A great time to borrow
Corker founded a construction company in 1978 that he sold in 1990, reaping tens of millions of dollars. He later acquired two of the largest real estate firms in Chattanooga, Tennessee, where he served as mayor from 2001-2005.
He joined Jefferies Financial Group as a special advisor in October 2020. From there, he has seen investor money pour in, making business loans plentiful with cheap interest rates.
“I think the one thing companies ought to be doing is borrowing as much as they can right now,” Corker said. “Our leveraging business is just going through the roof. The spread of high-yield debt versus standard debt is very narrow. So, any company today that thinks they may need to take on debt should be doing it right now. It’s never been a time like this.”
If not new borrowing, then refinancing to push out maturity of current debt is wise, he said.
“Everyone should be looking at where they are and refinancing because the market on high-yield debt is just incredible.,” Corker said.
More broadly, Corker sees special purpose acquisition companies (SPACs) maturing over time. SPACs are shell companies given a blank check by investors to target a merger with a pre-revenue startup or growth stage company. SPAC sponsors typically get 20% of the outstanding shares for an investment of 3% to 4% of initial public offering (IPO) proceeds.
“Two years ago, SPAC was almost a dirty word. It has [become] an easy way to go public,” he said.

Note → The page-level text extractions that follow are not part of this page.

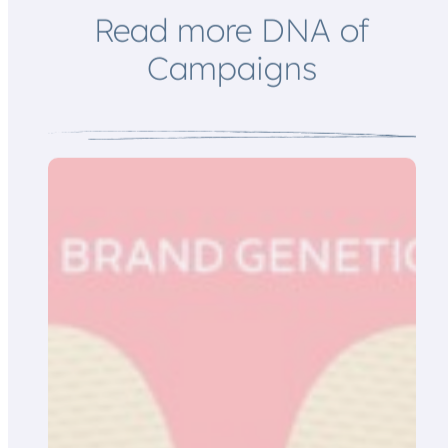
Read more DNA of
Campaigns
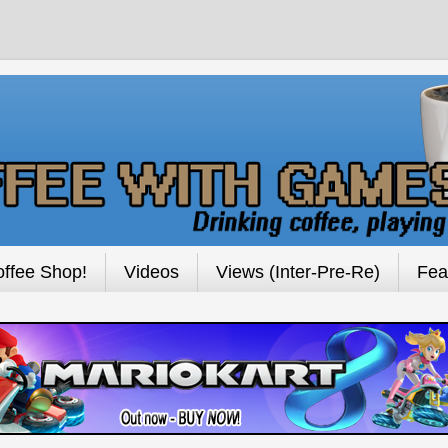
ffee Shop!
Videos
Views (Inter-Pre-Re)
Fea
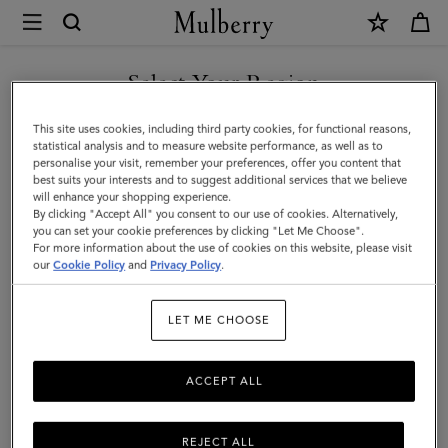
×
Mulberry
|
Agenda
Select Your Region
Contacts
You are currently browsing the Montenegro site but we noticed
This site uses cookies, including third party cookies, for functional reasons,
Dividers
you are in United States.
statistical analysis and to measure website performance, as well as to
personalise your visit, remember your preferences, offer you content that
Insert
best suits your interests and to suggest additional services that we believe
GO TO UNITED STATES SITE
will enhance your shopping experience.
|
By clicking "Accept All" you consent to our use of cookies. Alternatively,
Mulberry
you can set your cookie preferences by clicking "Let Me Choose".
For more information about the use of cookies on this website, please visit
CONTINUE TO
Green
our
Cookie Policy
and
Privacy Policy
.
MONTENEGRO SITE
Paper
LET ME CHOOSE
ACCEPT ALL
REJECT ALL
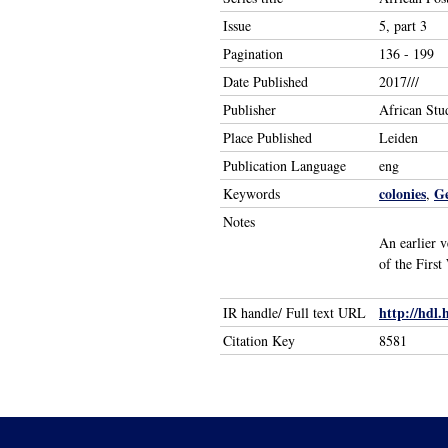
Issue
5, part 3
Pagination
136 - 199
Date Published
2017///
Publisher
African Stu
Place Published
Leiden
Publication Language
eng
colonies
G
Keywords
,
Notes
An earlier 
of the First
http://hdl.
IR handle/ Full text URL
Citation Key
8581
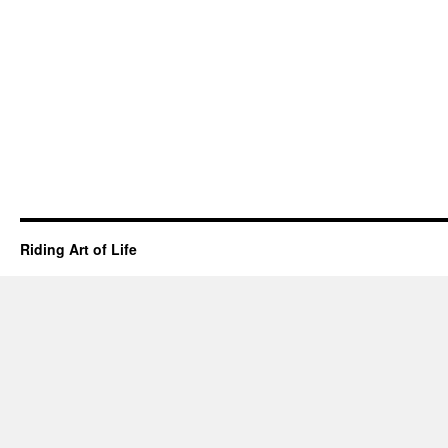
horse
do
“right”
or
“wrong”?
Riding Art of Life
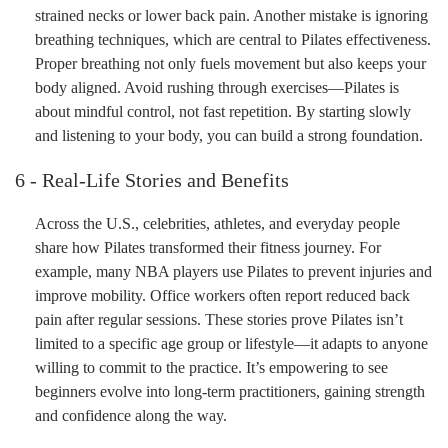
strained necks or lower back pain. Another mistake is ignoring
breathing techniques, which are central to Pilates effectiveness.
Proper breathing not only fuels movement but also keeps your
body aligned. Avoid rushing through exercises—Pilates is
about mindful control, not fast repetition. By starting slowly
and listening to your body, you can build a strong foundation.
6 - Real-Life Stories and Benefits
Across the U.S., celebrities, athletes, and everyday people
share how Pilates transformed their fitness journey. For
example, many NBA players use Pilates to prevent injuries and
improve mobility. Office workers often report reduced back
pain after regular sessions. These stories prove Pilates isn’t
limited to a specific age group or lifestyle—it adapts to anyone
willing to commit to the practice. It’s empowering to see
beginners evolve into long-term practitioners, gaining strength
and confidence along the way.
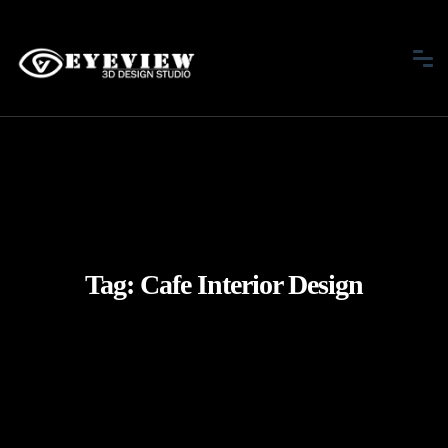
Tag:
Cafe Interior Design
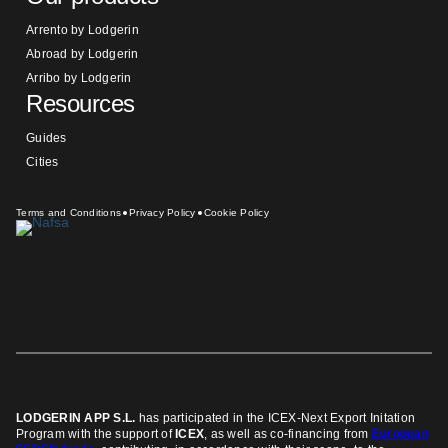
Arrento by Lodgerin
Abroad by Lodgerin
Arribo by Lodgerin
Resources
Guides
Cities
Terms and Conditions
Privacy Policy
Cookie Policy
LODGERIN APP S.L.
has participated in the ICEX-Next Export Initation
Program
with the support of
ICEX
, as well as co-financing from
European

In the last 14 months, 437 SPACs with $143 billion in gross proceeds have been formed, according to SPAC Insider.
Corker does not see a bubble for SPACs like that with internet stocks in the 1990s or housing before the Great Recession in 2008.
“SPACs are getting much more sophisticated,” Corker said. “As they mature, there’s going to be less friction, less promote, less dilution. They are going to become even more appealing for people who are going public. As that happens, there won’t be as much money made on the SPAC side. But I think there will be greater certainty for folks with less friction.”
However, underlying economic conditions that make borrowing rates and SPACs so attractive threaten the nation’s economic well being.
“Our biggest threat since the 2008 financial crisis has been deflation,” Corker said. “We’ve been doing everything we can as a county to keep deflation from harming our economies. It feels like to me there’s beginning to be some upward pressure. A little inflation, at least reaching the [2%] target, certainly could be very beneficial to our country.
“We have to be careful as a country. We’re not managing our fiscal matters — 100% debt to GDP at a time when we don’t have a crisis,” Corker said. “The last time we were here was in World War II. Neither party seems to care much about fiscal issues any more.”
Evidence could be seen in the debate over coronavirus relief.
“Right before the election, you had then-Republican president outbidding Democrats on how much money we were going to send out to the public,” Corker said. “The lack of fiscal control eventually will be a problem for us. We’re moving to a place where we are threatening our status as being the world’s place to go.”
Disclosure: Corker is a minor investor in FreightWaves.